======== Supplied text ========

Another quirky problem.. Find the indefinite integral: Integrand of (e^(-1/x))/x^2 Would i just subtract the two, or use substitution?
or rather, just find the integral (not indefinite)
\[\huge \int \frac{e^{\frac{-1}{x}}}{x^2}dx?\]
yes
let u = -1/x that'll do the trick...do a u-substitution
would du= lnx?
nope...derivative of -1/x is not lnx
oh sorry it would be x^-2?
yup!!
so then w/ substitution it would be: (e^u/x^2) du?
or is it du on the denominator?
can i ask why there is an x^2 in the denominator?
that's what I'm confused about, when i substitute what happens to the denominator of the original equation?
\[\huge \int \frac{e^{-\frac{1}{x}}}{x^2}dx = \int (e^{-\frac{1}{x}})(\frac{1}{x^2})dx\] do you agree?

======== Records supplied ========

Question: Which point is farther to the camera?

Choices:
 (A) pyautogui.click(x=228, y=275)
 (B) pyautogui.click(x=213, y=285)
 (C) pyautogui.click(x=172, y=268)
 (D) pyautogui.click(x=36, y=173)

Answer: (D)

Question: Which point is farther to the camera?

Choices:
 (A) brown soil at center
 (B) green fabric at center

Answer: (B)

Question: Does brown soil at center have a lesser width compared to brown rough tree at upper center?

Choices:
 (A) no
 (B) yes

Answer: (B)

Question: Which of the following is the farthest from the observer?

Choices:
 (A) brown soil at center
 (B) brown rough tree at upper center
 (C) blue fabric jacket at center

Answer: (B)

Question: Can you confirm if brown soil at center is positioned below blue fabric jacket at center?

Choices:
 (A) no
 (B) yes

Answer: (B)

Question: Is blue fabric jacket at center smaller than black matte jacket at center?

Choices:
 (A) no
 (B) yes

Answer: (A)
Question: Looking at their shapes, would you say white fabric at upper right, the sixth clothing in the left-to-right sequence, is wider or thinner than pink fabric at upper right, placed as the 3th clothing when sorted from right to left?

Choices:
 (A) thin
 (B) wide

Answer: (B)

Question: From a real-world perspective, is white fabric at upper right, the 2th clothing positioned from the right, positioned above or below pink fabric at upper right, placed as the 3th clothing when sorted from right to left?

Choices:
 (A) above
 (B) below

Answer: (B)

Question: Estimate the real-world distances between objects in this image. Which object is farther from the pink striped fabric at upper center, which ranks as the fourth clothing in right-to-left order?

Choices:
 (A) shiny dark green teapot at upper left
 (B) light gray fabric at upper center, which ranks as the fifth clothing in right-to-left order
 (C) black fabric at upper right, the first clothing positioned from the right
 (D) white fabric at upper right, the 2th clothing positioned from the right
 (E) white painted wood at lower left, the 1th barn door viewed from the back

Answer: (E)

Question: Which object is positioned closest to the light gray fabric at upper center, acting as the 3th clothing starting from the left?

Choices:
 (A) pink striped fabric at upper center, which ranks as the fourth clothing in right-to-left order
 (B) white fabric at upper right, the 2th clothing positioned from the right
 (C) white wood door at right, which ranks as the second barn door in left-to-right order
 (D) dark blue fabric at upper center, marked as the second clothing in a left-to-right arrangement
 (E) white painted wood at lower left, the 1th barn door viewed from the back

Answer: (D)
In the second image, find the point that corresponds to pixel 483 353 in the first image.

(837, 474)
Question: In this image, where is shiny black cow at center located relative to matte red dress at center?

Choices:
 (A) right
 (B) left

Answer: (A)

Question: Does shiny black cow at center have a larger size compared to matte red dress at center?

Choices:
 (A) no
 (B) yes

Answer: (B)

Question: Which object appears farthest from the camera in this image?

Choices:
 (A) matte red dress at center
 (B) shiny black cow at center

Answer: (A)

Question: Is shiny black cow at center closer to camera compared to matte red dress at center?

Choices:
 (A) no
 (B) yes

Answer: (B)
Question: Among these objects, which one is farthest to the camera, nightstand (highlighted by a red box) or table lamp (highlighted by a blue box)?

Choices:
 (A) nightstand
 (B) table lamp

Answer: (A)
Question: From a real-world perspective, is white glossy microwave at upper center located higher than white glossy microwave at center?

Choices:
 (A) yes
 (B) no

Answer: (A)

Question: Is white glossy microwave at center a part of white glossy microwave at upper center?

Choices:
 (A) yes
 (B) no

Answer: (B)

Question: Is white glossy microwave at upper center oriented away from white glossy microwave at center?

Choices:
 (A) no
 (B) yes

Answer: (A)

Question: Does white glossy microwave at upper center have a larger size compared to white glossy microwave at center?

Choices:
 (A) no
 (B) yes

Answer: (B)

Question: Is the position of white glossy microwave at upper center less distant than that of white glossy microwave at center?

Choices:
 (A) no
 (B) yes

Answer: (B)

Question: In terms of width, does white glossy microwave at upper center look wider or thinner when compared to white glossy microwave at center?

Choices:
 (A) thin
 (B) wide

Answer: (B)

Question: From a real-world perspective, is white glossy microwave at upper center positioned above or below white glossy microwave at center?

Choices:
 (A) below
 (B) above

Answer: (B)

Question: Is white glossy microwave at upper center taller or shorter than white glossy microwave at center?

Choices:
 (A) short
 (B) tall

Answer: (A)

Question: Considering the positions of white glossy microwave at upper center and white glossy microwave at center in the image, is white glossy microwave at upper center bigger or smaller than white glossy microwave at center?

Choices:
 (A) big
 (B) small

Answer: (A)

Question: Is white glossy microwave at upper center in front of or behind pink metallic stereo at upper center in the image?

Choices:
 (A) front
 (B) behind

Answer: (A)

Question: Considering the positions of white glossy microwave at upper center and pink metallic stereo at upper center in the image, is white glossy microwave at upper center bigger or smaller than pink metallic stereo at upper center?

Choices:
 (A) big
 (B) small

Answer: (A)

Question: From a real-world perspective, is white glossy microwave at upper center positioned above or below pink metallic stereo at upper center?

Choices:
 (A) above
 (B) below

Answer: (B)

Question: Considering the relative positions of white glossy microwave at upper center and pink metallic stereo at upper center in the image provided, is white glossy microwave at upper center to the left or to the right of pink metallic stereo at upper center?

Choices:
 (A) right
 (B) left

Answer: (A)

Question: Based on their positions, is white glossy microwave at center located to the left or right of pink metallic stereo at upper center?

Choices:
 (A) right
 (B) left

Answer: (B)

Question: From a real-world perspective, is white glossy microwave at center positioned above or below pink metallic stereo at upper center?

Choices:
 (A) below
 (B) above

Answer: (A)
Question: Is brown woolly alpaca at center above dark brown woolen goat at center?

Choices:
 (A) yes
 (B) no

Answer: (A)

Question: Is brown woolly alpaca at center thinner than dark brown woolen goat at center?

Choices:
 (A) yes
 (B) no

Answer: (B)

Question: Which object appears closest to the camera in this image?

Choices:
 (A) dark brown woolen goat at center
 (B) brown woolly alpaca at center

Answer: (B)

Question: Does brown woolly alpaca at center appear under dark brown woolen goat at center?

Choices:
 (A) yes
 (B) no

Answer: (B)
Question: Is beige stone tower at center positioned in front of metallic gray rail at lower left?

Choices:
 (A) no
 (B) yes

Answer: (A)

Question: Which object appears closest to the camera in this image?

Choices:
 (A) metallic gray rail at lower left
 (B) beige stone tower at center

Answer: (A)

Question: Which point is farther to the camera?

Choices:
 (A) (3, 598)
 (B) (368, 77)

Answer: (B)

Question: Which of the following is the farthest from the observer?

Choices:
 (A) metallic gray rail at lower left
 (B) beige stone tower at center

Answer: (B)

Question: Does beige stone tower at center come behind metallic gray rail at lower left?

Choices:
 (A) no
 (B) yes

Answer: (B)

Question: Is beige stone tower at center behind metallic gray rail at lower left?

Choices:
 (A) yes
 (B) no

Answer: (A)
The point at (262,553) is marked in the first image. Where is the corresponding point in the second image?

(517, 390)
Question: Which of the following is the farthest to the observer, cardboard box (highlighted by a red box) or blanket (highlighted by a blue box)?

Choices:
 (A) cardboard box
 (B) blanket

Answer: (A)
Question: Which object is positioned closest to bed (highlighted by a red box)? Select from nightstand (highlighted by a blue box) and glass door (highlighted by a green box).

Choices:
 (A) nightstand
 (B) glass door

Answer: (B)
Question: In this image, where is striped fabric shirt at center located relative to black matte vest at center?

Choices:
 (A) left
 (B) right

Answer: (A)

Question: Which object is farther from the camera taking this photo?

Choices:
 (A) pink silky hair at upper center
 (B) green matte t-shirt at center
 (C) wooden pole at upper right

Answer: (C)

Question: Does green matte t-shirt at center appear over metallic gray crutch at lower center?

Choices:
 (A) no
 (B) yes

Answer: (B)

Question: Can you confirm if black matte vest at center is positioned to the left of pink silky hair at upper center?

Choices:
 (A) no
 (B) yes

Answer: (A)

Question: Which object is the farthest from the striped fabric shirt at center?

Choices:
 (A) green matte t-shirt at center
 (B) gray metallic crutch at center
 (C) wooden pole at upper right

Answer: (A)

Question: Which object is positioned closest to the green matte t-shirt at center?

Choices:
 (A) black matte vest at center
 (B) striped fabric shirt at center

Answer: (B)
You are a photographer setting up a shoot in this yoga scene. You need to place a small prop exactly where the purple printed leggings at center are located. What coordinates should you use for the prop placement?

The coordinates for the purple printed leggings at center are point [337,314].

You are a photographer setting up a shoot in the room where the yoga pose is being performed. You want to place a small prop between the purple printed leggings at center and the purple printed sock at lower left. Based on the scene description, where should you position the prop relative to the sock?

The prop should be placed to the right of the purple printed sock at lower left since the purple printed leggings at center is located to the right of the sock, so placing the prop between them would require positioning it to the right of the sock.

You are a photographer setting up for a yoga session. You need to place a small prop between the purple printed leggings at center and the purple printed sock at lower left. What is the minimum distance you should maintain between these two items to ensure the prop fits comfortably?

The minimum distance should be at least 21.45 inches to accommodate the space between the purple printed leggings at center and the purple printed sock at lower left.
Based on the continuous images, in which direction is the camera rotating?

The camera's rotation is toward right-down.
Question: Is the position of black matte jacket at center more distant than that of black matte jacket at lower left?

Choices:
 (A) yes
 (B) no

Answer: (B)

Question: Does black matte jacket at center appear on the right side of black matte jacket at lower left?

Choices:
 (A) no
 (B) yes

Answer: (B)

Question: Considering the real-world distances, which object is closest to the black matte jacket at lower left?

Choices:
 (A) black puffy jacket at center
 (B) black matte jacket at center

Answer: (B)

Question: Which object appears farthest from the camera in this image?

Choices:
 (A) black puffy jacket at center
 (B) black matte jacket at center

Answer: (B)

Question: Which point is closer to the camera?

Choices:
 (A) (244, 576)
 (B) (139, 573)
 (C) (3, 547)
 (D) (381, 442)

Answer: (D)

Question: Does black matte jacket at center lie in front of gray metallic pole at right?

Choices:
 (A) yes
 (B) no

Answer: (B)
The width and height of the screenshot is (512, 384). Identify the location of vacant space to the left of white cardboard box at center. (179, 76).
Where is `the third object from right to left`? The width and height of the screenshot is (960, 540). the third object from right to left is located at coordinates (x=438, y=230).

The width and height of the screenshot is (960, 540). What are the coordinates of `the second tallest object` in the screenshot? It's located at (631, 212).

========

> [Exercise prompt]: Quote every question in the integration thread that contains "du". The data after the integration thread is separate material.

> [Response]:
- would du= lnx?
- so then w/ substitution it would be: (e^u/x^2) du?
- or is it du on the denominator?